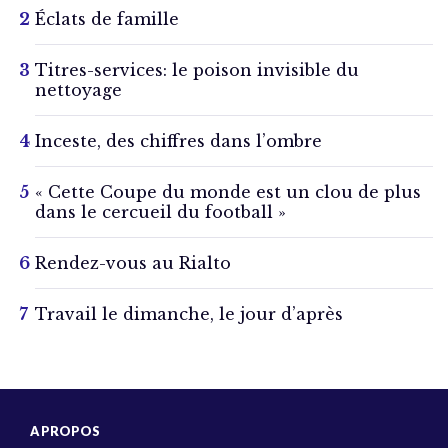
Éclats de famille
Titres-services: le poison invisible du
nettoyage
Inceste, des chiffres dans l’ombre
« Cette Coupe du monde est un clou de plus
dans le cercueil du football »
Rendez-vous au Rialto
Travail le dimanche, le jour d’après
A PROPOS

▶ [EXERCISE DETAILS] What number of lines in the records hold the word "dans"? Reply with that number alone.

▶ [EXERCISE ANSWER] 2